In his Divine Songs, Isaac Watts warns children of their damnation in no uncertain terms. His visions of burning and hell-fire held nothing back. His poems are called “elegies,” and this refers to not just the rhyming format but the subject matter. According to Harmon and Holman, elegies tend to be about mourning and death:

In classical writing the elegy was more distinguishable by its use of the elegiac meter than by subject matter. The Elizabethans used the term for love poems, particularly complaints. Up through the end of the seventeenth century, elegy could mean both a love poem and a poem of mourning. Thereafter, the poem of mourning became virtually the only meaning. (page 178-179, eight edition, A Handbook to Literature)

Isaac Watts wrote his poems for children in 1715. Just as 30 years earlier John Bunyan shared Pilgrim’s Progress for a specific purpose (helping teach Christian principles), Watts obviously wrote his children’s poems to teach children Christian and moral principles (although the Christianity is not quite as charitable as we may expect today).

Sometimes, though, Watts’ moralistic lessons for children are rather amusing. Even the damnation verses are amusing if you read them without thinking about the little child you are supposed to be reading them to. For example, here are the first two stanzas of Song 16, “Against Quarrelling and Fighting.”

1 Let dogs delight to bark and bite,
For God has made them so;
Let bears and lyons growl and fight,
For ’tis their nature too.

2 But, children, you should never let
Such angry passions rise;
Your little hands were never made
To tear each other’s eyes.

I guess it might not sound too amusing, but really it’s kind of pathetic that this was what children had for literature, and that this is what they were memorizing (as Alice was called upon to recite in Alice in Wonderland). I’d have nightmares of damnation if I were a child!

I did appreciate Isaac Watts’ poetic version of the Ten Commandments (half way down this webpage), and his Cradle Hymn wasn’t too bad, although there is still a stanza about damnation in it.

In the end, I’d rather read my son Sandra Boyton‘s bedtime poetry.

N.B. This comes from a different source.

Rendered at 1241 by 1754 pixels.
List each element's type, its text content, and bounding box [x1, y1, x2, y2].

Reviewed on January 9, 2009

About the author 

Rebecca Reid

Rebecca Reid is a homeschooling, stay-at-home mother seeking to make the journey of life-long learning fun by reading lots of good books. Rebecca Reads provides reviews of children's literature she has enjoyed with her children; nonfiction that enhances understanding of educational philosophies, history and more; and classical literature that Rebecca enjoys reading.

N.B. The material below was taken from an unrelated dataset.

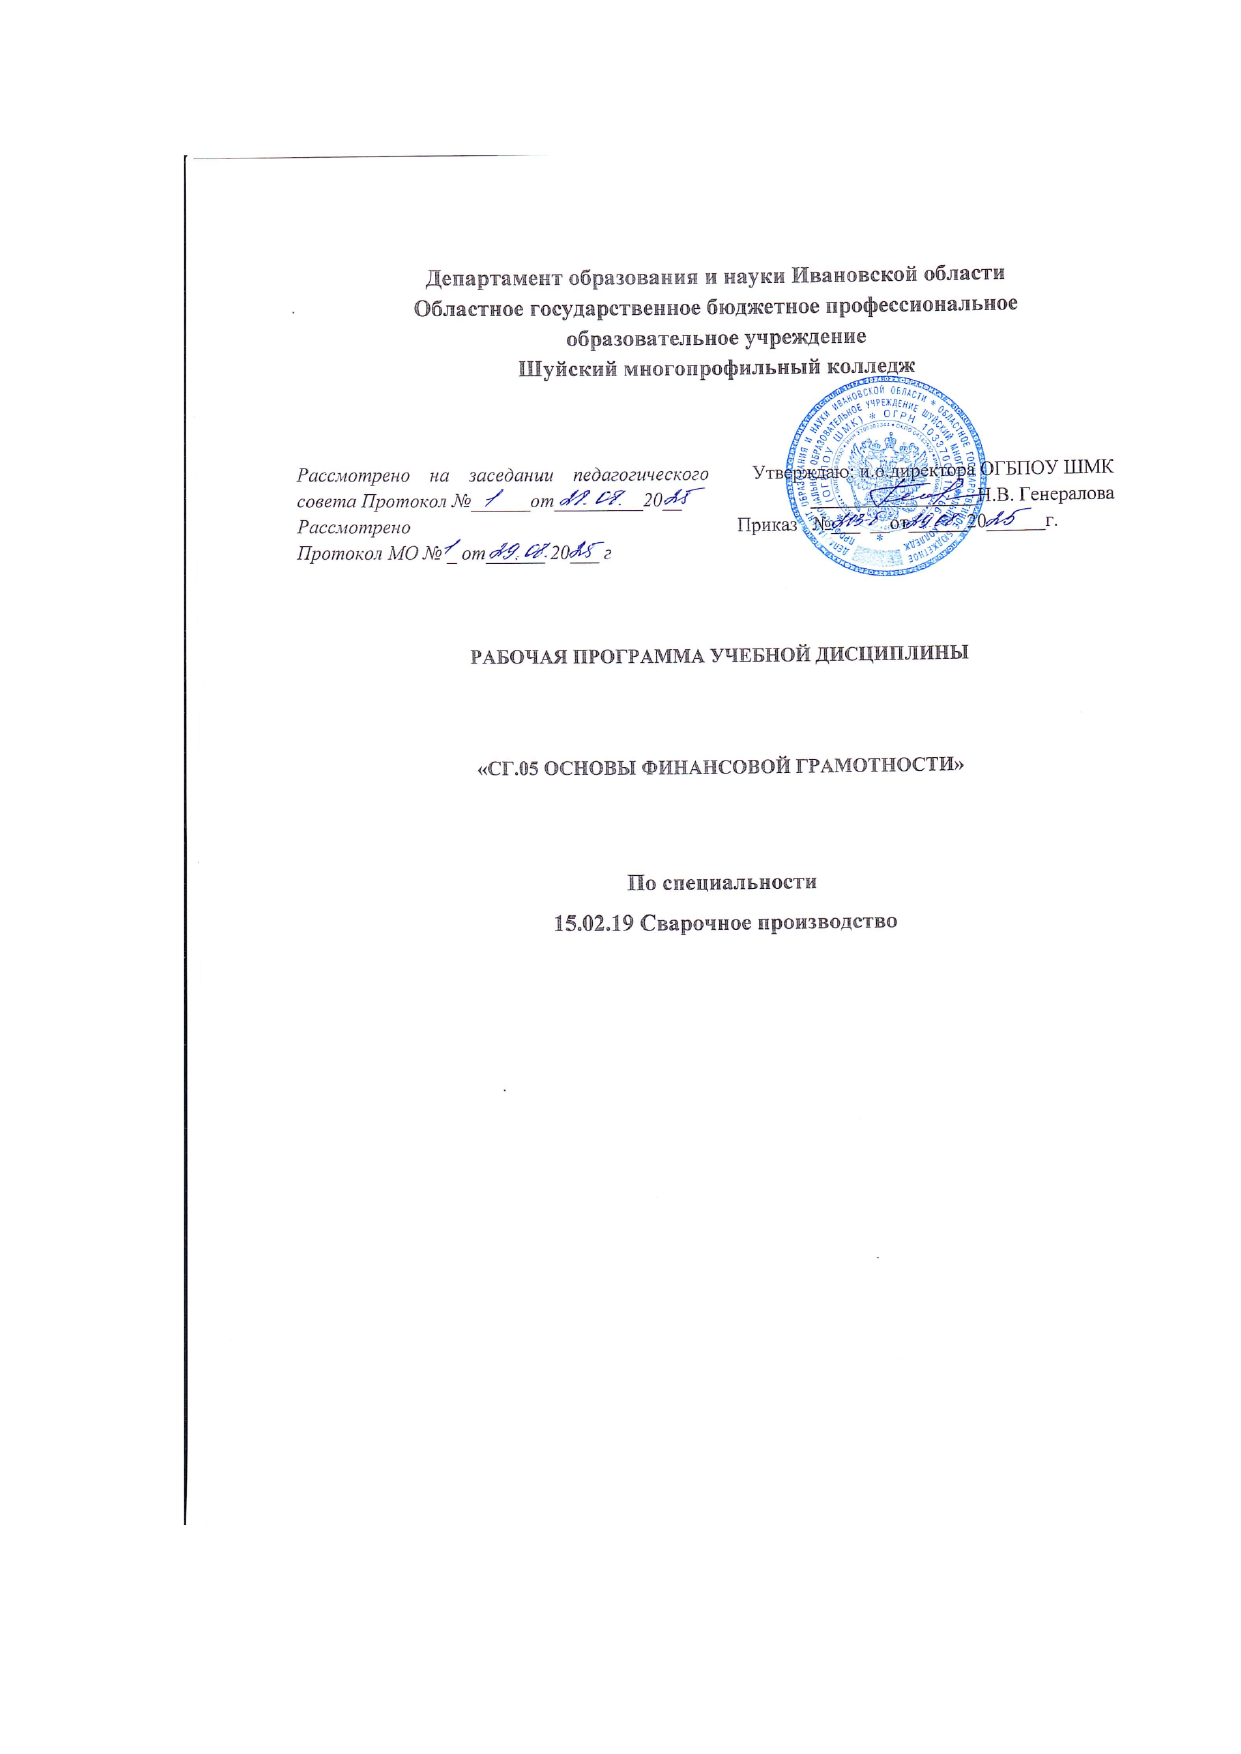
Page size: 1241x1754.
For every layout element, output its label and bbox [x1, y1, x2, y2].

picture [177, 146, 1152, 1525]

  • The world was SUCH a different place, wasn’t it? Wow.  That verse you gave really was amusing.  Frankly, I can see my husband repeating it to our boys in a campy, bouncy way so that they’d all laugh…

  • Amanda, I’m glad it sounds amusing. I thought so too until I reread it in the context of the post and then I thought: OK, I have a weird sense of humor.

    All of the poems were “bouncy.” Quite annoying given what they were about.